Ousmane Dembele Shines Amid Chaos in Champions League Semi-Final
Ousmane Dembele had already silenced the Allianz Arena once. Some Bayern Munich fans tried to do it a second time – with a shower of plastic cups and a flying cigarette lighter.
Midway through the first half of a crackling Champions League semi-final, the Paris Saint-Germain forward walked across to take a 34th-minute corner in front of the home end. He never got near the ball.
As Dembele placed it down, cups rained in from the stands. Then came a red lighter, skidding across the turf at his feet. The 28-year-old stepped away, briefly abandoning the set piece as stewards and players turned towards the crowd.
The object did not appear to strike him, but Dembele calmly picked it up, carried it back towards the pitch and handed it to referee João Pinheiro. The Portuguese official jogged across to the touchline and passed the lighter to the fourth official as the temperature inside the stadium climbed another notch.
Manuel Neuer intervenes
Manuel Neuer, captain and long-time guardian of Bayern’s goal, sprinted towards the advertising boards, gesturing furiously at the supporters behind him. Arms spread, palms down, he pleaded for calm, then tapped his wrist, urging them not to waste precious seconds.
Bayern were chasing the game and the tie. They trailed 1-0 on the night and 6-4 on aggregate, the clock already an enemy. Every pause, every delay, played into PSG’s hands.

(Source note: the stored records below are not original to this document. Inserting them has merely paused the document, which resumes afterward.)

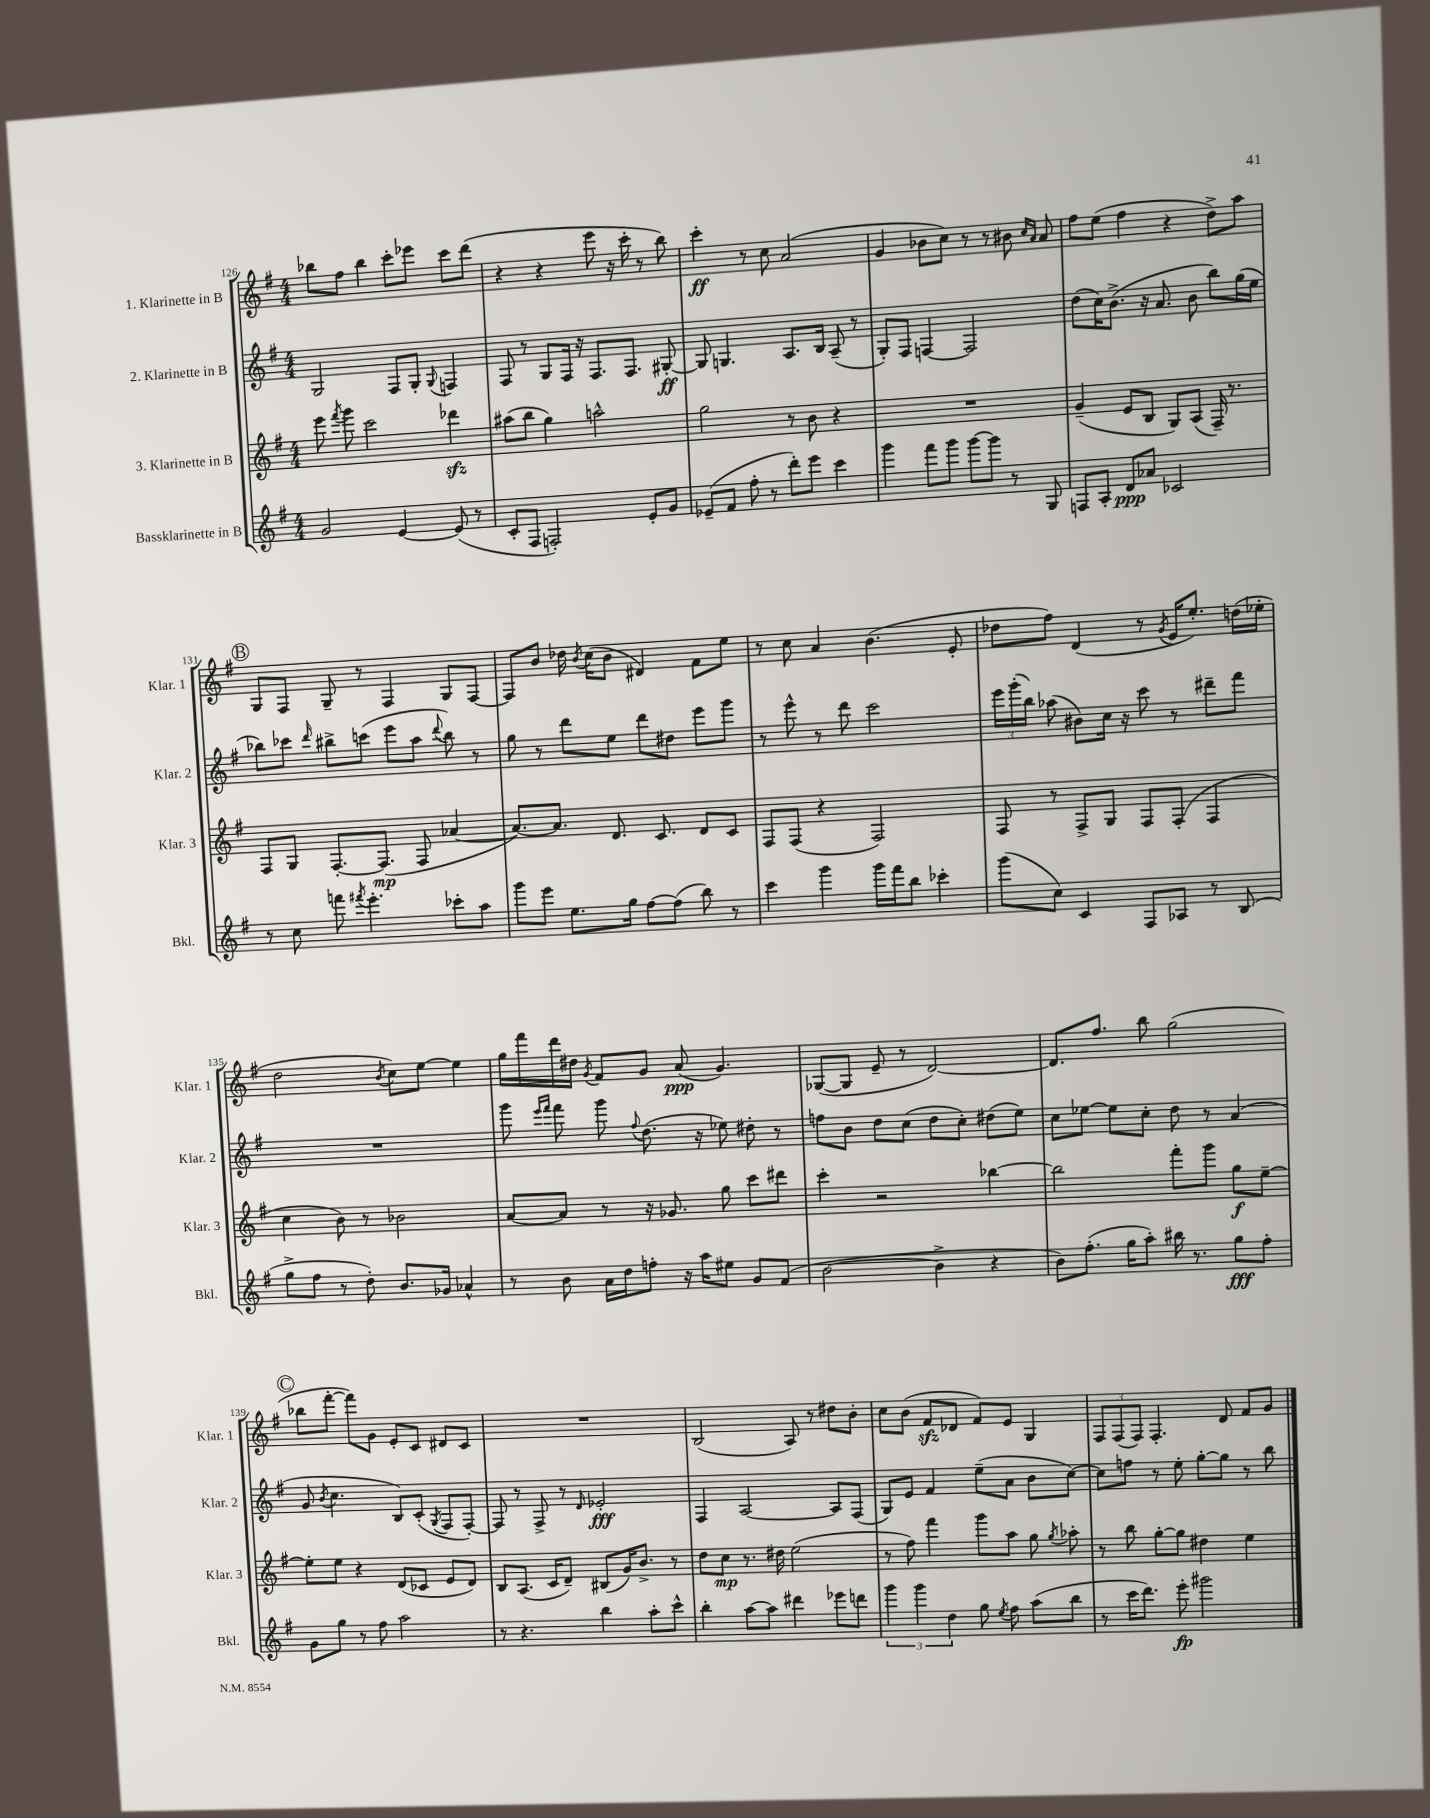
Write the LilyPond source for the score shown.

<<
\new StaffGroup <<
\new Staff = "s0" \with { instrumentName = "1. Klarinette in B" shortInstrumentName = "Klar. 1" } {
    \clef treble \key g \major \numericTimeSignature \time 4/4
    \autoBeamOff bes''8[ fis''8] bes''4 c'''8[-. ees'''8] c'''8[ d'''8]( |
    r4 r4 e'''8 r16 c'''16-. r8 b''8) |
    c'''4-.\ff r8 c''8 a'2( |
    g'4 bes'8[ c''8]) r8 r8 bis'8 \grace { c''16[ a'16] } a'8 |
    fis''8[ e''8]( fis''4 r4 d''8[->) a''8] |
    \mark \markup { \circle "B" } g8[ fis8] g8-- r8 fis4 g8[ fis8]~ |
    fis8[ b'8] des''16 \acciaccatura { b'8 } c''16[( b'8] dis'4) fis'8[ e''8] |
    r8 c''8 a'4 b'4.( e'8-. |
    des''8[ fis''8]) d'4( r8 \acciaccatura { g'8 } e'16[ e''8.]-.) d''16[( ees''16]-. |
    d''2 \acciaccatura { b'8 } c''8[) e''8]~ e''4 |
    g''16[ fis'''16 d'''16 dis''16] \acciaccatura { g'8 } fis'8[ g'8] a'8\ppp( g'4.) |
    ges8[~( ges8] e'8-- r8 d'2~) |
    d'8.[ fis''8.] b''8 g''2( |
    \mark \markup { \circle "C" } bes''8[ fis'''8]~-. fis'''8[) g'8] e'8[-. c'8] dis'8[ c'8] |
    R1 |
    b2( a8) r8 dis''8[ b'8]-. |
    c''8[ b'8]( fis'8[\sfz des'8] fis'8[) e'8] g4 |
    \tuplet 3/2 { fis8[ fis8( fis8]) } fis4.-. d'8 fis'8[ g'8] \bar "|." |
}
\new Staff = "s1" \with { instrumentName = "2. Klarinette in B" shortInstrumentName = "Klar. 2" } {
    \clef treble \key g \major \numericTimeSignature \time 4/4
    \autoBeamOff g2 fis8[ g8]-. \appoggiatura { g8 } f4 |
    fis8 r8 g8[ fis16] r16 fis8.[ fis8.] gis8~-.\ff |
    gis8 g4. a8.[ b16] a8--( r8 |
    g8[-.) fis8] f4~ f2 |
    d''8[( c''16) b'8.]->( r16 a'8. b'8 b''8[) g''16( e''16] |
    \mark \markup { \circle "B" } bes''8[) ces'''8] \grace { d'''16 } bis''8[-> c'''8]( e'''8[ a''8] \appoggiatura { d'''8 } bis''8) r8 |
    g''8 r8 d'''8[ e''8] d'''8[ dis''8] e'''8[ g'''8] |
    r8 e'''8-^ r8 d'''8 c'''2 |
    \tuplet 3/2 { e'''16[ g'''16-.( b''16]) } aes''8( bis'8[) c''16] r16 c'''8 r8 dis'''8[-- fis'''8] |
    R1 |
    g'''8 \grace { e'''16[ fis'''16] } fis'''8 g'''8 \appoggiatura { fis''8 } d''8.( r16 ees''8) dis''8-. r8 |
    f''8[ b'8] d''8[ c''8]( d''8[ c''8]-.) dis''8[( e''8]) |
    c''8[ ees''8]~ ees''8[ c''8]-. d''8 r8 a'4( |
    \mark \markup { \circle "C" } g'8 \acciaccatura { b'8 } c''4. b8[) c'8]-.( \acciaccatura { g8 } fis8[ fis8]~-.) |
    fis8 r8 fis8-> r8 \grace { d'16 } ees'2-.\fff |
    fis4 a2~ a8[ fis8]( |
    g8[) e'8] fis'4 e''8[--( a'8] b'8[ c''8]~) |
    c''8[ f''8] r8 e''8-. g''8[~-. g''8] r8 b''8 \bar "|." |
}
\new Staff = "s2" \with { instrumentName = "3. Klarinette in B" shortInstrumentName = "Klar. 3" } {
    \clef treble \key g \major \numericTimeSignature \time 4/4
    \autoBeamOff e'''8 \acciaccatura { fis'''8 } g'''8 c'''2 des'''4\sfz |
    ais''8[( b''8] g''4) a''2-^ |
    g''2 r8 b'8 r4 |
    R1 |
    g'4--( e'8[ b8] g8[) a8]( fis16--) r8. |
    \mark \markup { \circle "B" } fis8[ g8] fis8.[~-. fis8.]\mp( fis8 aes'4~ |
    aes'8.[~) aes'8.] d'8. c'8. d'8[ c'8] |
    fis8[ fis8]( r4 fis2) |
    fis8 r8 fis8[-> g8] fis8[ fis8]-.( fis4 |
    c''4 b'8) r8 bes'2 |
    a'8[~ a'8] r8 r16 ges'8. g''8 c'''8[ dis'''8] |
    c'''4-. r2 bes''4~ |
    bes''2 fis'''8[-. g'''8] g''8[\f e''8]~-- |
    \mark \markup { \circle "C" } e''8[-. e''8] r4 d'8[( ces'8] e'8[ d'8]) |
    b8[ a8.]( c'16[ d'8]--) bis8[( g'16) b'8.]-> r8 |
    d''8[ c''8]\mp r8. dis''16 e''2( |
    r8 fis''8) fis'''4 g'''8[ a''8] g''8 \acciaccatura { g''8 } aes''8-. |
    r8 b''8 g''8[~-. g''8] dis''4 e''4 \bar "|." |
}
\new Staff = "s3" \with { instrumentName = "Bassklarinette in B" shortInstrumentName = "Bkl." } {
    \clef treble \key g \major \numericTimeSignature \time 4/4
    \autoBeamOff g'2 e'4~ e'8( r8 |
    c'8[-. fis8] f2-.) e'8[-. g'8] |
    ees'8[--( fis'8] fis''8-. r8 d'''8[-.) e'''8] c'''4 |
    g'''4 fis'''8[ g'''8] g'''8[~ g'''8] r8 g8 |
    f8[ a8]-. d'8[\ppp aes'8] ces'2 |
    \mark \markup { \circle "B" } r8 c''8 f'''8 \acciaccatura { fis'''8 } e'''4.-. ces'''8[-. a''8] |
    g'''8[ e'''8] e''8.[ g''16] fis''8[~ fis''8]( b''8) r8 |
    c'''4 g'''4 g'''16[ fis'''16 b''8] ces'''4-. |
    g'''8[( c''8]) c'4 fis8[ aes8] r8 b8( |
    g''8[-> fis''8] r8 d''8-.) b'8.[ ges'16] aes'4-^ |
    r8 b'8 a'16[ d''16 f''8]-. r16 a''16[ eis''8] g'8[ fis'8]( |
    b'2~ b'4-> r4 |
    b'8[) fis''8.]-.( g''16[ a''8]-.) bis''16 r8. g''8[\fff fis''8]-. |
    \mark \markup { \circle "C" } g'8[ g''8] r8 fis''8 a''2 |
    r8 r4. b''4 a''8[-. c'''8]-^ |
    b''4-. a''8[~ a''8] dis'''4 ees'''8[ d'''8] |
    \tuplet 3/2 { g'''4 g'''4 d''4 } g''8 \acciaccatura { e''8 } fis''8 a''8[( b''8] |
    r8 c'''16[ d'''8.]) e'''8-.\fp gis'''2 \bar "|." |
}
>>
>>
\layout { \context { \Score currentBarNumber = #126 } }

Dembele at the heart of it again
The Frenchman had already done the real damage. Just three minutes into the second leg in Munich, he had tightened PSG’s grip on the semi-final, thundering in the opener to extend their aggregate lead.
The move was as slick as it was ruthless. Fabian Ruiz split Bayern open with a sumptuous pass down the left, releasing Khvicha Kvaratskhelia. The Georgian cut the ball back into the box and Dembele arrived to lash it home, punishing Bayern’s sluggish start and deepening the anxiety in the stands.
It was a continuation of a tie he had already bent to his will. In Paris, Dembele had struck twice in a wild, breathless first leg that finished 5-4 to PSG – the highest-scoring semi-final match in Champions League history and an instant classic.
Bayern’s late punch not enough
Bayern, stung and desperate, threw themselves forward in Munich, searching for a way back. The chances came late. So did their reward.
In stoppage time, Harry Kane finally broke through, drilling in an injury-time goal that levelled the second leg at 1-1 and briefly ignited belief around the Allianz Arena. The roar felt like defiance as much as celebration.
But the damage from Paris lingered. Over two legs, PSG’s attacking edge proved decisive, the French champions edging the tie 6-5 on aggregate and booking their place in the final.
The night will be remembered for the football – nine goals in one leg, six in the tie for PSG, and Dembele at the centre of so much of it. In Munich, though, it also carried an uglier image: a world-class forward, Ballon d’Or in hand from the previous year, stepping away from a corner as objects rained down from the stands of one of Europe’s great arenas.